▶ _RECORDS SHOWN_
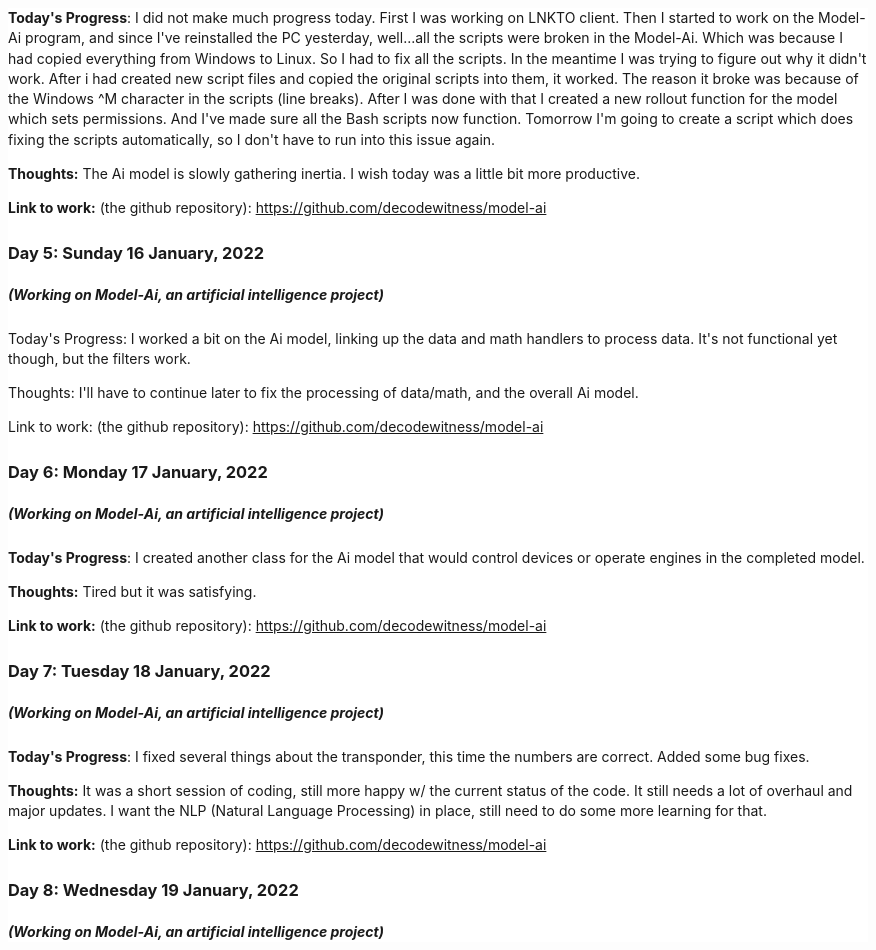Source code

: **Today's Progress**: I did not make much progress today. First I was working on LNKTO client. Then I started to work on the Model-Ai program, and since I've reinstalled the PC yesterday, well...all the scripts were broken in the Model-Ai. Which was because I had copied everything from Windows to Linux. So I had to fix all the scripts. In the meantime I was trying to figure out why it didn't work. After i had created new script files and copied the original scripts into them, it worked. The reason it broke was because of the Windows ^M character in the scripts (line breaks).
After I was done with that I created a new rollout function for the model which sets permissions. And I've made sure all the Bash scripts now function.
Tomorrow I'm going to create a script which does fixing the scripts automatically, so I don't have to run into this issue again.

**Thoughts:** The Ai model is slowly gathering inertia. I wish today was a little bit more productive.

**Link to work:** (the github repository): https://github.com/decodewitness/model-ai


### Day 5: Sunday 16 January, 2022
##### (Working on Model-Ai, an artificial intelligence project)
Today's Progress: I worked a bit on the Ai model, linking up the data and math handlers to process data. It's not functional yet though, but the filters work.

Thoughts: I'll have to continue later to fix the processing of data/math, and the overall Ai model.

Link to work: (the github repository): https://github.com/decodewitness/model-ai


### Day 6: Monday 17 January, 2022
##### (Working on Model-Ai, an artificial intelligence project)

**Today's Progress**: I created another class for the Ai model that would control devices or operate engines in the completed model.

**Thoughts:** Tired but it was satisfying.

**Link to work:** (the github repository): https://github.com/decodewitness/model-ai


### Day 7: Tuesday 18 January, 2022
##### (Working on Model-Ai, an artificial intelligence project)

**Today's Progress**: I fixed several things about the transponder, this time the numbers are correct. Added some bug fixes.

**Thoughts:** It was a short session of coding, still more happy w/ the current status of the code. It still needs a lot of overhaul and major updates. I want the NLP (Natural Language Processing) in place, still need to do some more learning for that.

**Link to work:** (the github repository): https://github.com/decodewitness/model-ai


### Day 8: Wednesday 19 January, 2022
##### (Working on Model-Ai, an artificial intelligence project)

--

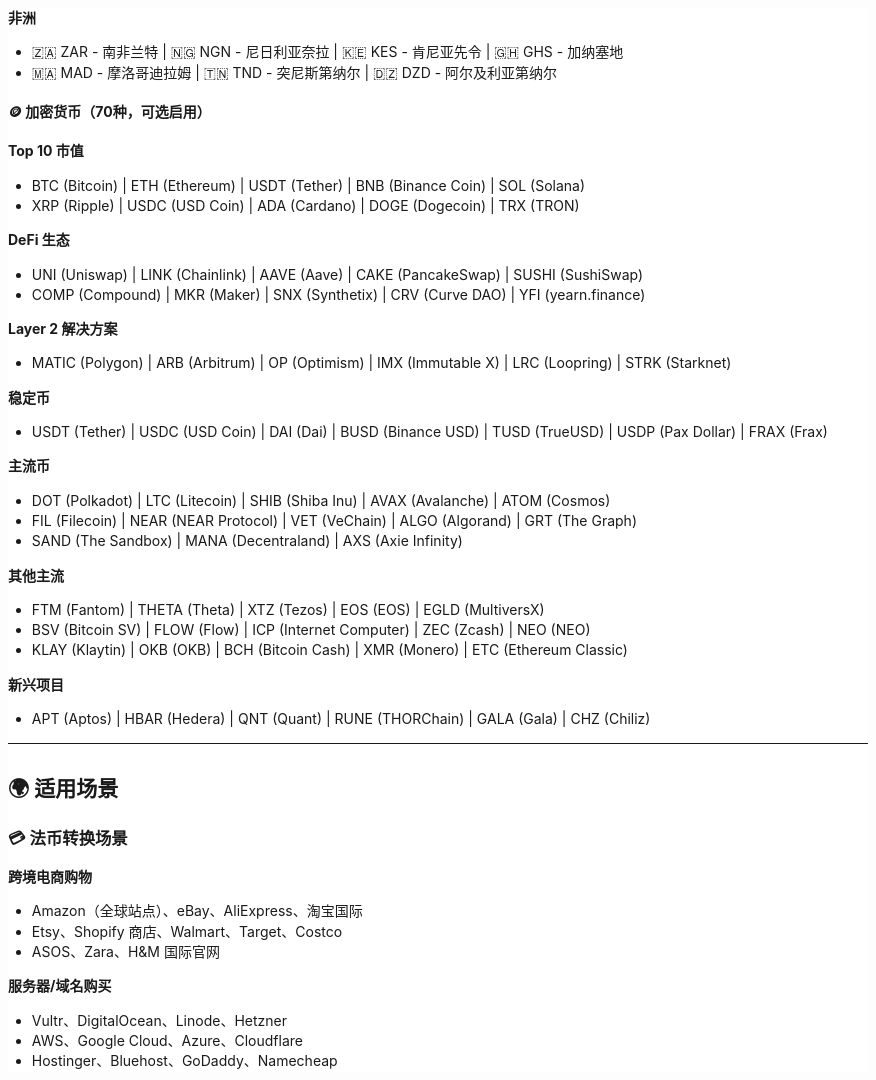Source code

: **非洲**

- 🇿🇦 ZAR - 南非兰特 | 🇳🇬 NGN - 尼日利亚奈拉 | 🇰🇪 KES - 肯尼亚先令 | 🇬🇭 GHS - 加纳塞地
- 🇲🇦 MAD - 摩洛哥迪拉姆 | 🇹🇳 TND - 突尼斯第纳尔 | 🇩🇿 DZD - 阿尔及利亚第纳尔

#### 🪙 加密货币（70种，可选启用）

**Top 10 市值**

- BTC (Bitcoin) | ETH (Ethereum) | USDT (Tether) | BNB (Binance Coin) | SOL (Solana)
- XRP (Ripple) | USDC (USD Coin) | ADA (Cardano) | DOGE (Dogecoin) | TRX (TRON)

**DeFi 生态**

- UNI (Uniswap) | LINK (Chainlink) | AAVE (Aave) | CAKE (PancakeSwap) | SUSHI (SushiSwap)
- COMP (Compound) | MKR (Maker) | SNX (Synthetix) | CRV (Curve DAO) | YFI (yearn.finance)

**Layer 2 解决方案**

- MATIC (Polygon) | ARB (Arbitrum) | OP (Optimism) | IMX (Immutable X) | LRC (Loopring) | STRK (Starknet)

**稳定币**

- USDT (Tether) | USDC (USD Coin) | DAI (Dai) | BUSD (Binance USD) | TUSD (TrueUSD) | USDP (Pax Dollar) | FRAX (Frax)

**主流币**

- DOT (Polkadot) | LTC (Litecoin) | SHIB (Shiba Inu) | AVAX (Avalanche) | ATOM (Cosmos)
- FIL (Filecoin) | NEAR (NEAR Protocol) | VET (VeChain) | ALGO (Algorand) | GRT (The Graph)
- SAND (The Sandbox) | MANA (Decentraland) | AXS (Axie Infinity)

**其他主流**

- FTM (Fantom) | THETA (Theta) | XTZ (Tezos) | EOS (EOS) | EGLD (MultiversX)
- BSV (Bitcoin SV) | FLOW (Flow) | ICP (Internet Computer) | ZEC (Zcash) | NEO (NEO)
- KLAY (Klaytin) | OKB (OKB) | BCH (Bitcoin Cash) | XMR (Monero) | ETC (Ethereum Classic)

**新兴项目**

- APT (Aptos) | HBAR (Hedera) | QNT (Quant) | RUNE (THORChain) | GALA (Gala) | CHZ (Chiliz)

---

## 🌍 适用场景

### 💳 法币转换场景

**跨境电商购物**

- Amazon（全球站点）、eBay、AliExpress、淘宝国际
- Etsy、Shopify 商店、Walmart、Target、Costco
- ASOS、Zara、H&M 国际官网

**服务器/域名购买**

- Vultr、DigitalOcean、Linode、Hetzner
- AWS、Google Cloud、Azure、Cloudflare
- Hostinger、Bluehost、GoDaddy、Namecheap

▶ _TASK DETAILS_
Scan the records for the word "scripts". Copy each line where it turns up.

▶ _THE COMPLETED TASK_
: **Today's Progress**: I did not make much progress today. First I was working on LNKTO client. Then I started to work on the Model-Ai program, and since I've reinstalled the PC yesterday, well...all the scripts were broken in the Model-Ai. Which was because I had copied everything from Windows to Linux. So I had to fix all the scripts. In the meantime I was trying to figure out why it didn't work. After i had created new script files and copied the original scripts into them, it worked. The reason it broke was because of the Windows ^M character in the scripts (line breaks).
After I was done with that I created a new rollout function for the model which sets permissions. And I've made sure all the Bash scripts now function.
Tomorrow I'm going to create a script which does fixing the scripts automatically, so I don't have to run into this issue again.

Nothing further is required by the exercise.